Python async/await — Complete Guide to asyncio and Concurrent Programming

Stop blocking your I/O. Learn how Python's async/await syntax and asyncio event loop work under the hood, with practical patterns for concurrent HTTP requests, rate limiting, and production-grade async code.

Why async/await Matters

Python's Global Interpreter Lock (GIL) means threads don't give you true parallelism for CPU-bound work. But for I/O-bound tasks — HTTP requests, database queries, file reads — threads waste CPU time waiting. asyncio solves this with cooperative multitasking: a single thread handles thousands of concurrent I/O operations by switching between coroutines while one is waiting.
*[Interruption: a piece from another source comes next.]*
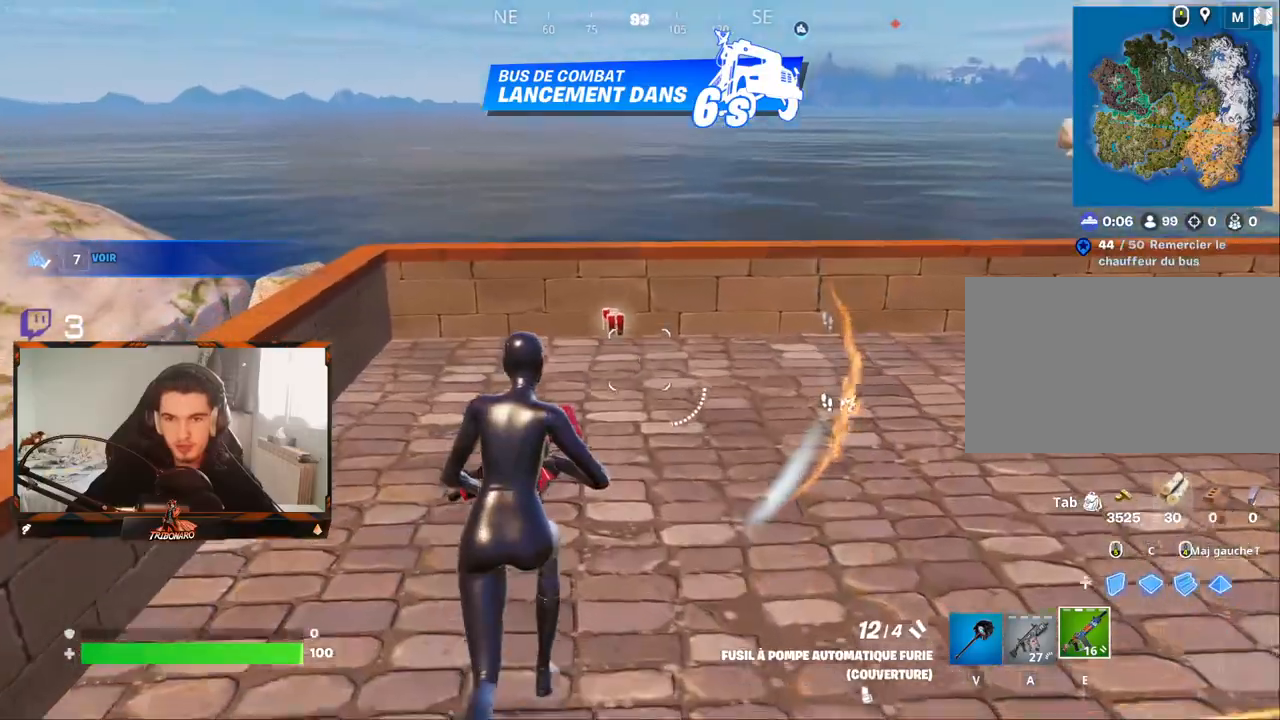
{"keys": ["z"], "mouse": [], "mouse_move": "down", "events": [[284, "mouse_wheel", "down"], [334, "d", "down"], [334, "mouse_wheel", "up"], [467, "d", "up"]]}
The result: 10–100x more concurrent connections on the same hardware, with simpler code than threads and no race conditions from shared state.

The Core Concepts

Coroutines vs Regular Functions

# Regular function — blocks the thread while sleeping
import time

def slow_fetch():
    time.sleep(1)  # entire thread frozen
    return "data"

# Coroutine — yields control back to event loop while waiting
import asyncio

async def fast_fetch():
    await asyncio.sleep(1)  # event loop runs other tasks
    return "data"

The async def keyword creates a coroutine function. Calling it returns a coroutine object — it doesn't execute until you await it or schedule it as a task.

Running a Coroutine

import asyncio

async def main():
    result = await fast_fetch()
    print(result)

# Entry point — starts the event loop
asyncio.run(main())

Concurrent Tasks with asyncio.gather

The real power comes from running multiple coroutines concurrently:

import asyncio
import aiohttp

async def fetch_url(session: aiohttp.ClientSession, url: str) -> dict:
    async with session.get(url) as response:
        return {"url": url, "status": response.status}

async def fetch_all(urls: list[str]) -> list[dict]:
    async with aiohttp.ClientSession() as session:
        tasks = [fetch_url(session, url) for url in urls]
        results = await asyncio.gather(*tasks)
    return results

# Fetch 100 URLs concurrently instead of sequentially
urls = [f"https://api.example.com/item/{i}" for i in range(100)]
results = asyncio.run(fetch_all(urls))
print(f"Fetched {len(results)} URLs")
# Takes ~1s instead of 100s with sequential requests

Error Handling in Concurrent Tasks

By default, asyncio.gather cancels all tasks if one fails. Use return_exceptions=True to collect errors without cancellation:

async def fetch_with_retry(session, url, retries=3):
    for attempt in range(retries):
        try:
            async with session.get(url, timeout=aiohttp.ClientTimeout(total=5)) as resp:
                resp.raise_for_status()
                return await resp.json()
        except (aiohttp.ClientError, asyncio.TimeoutError) as e:
            if attempt == retries - 1:
                return {"error": str(e), "url": url}
            await asyncio.sleep(2 ** attempt)  # exponential backoff

async def fetch_all_safe(urls):
    async with aiohttp.ClientSession() as session:
        tasks = [fetch_with_retry(session, url) for url in urls]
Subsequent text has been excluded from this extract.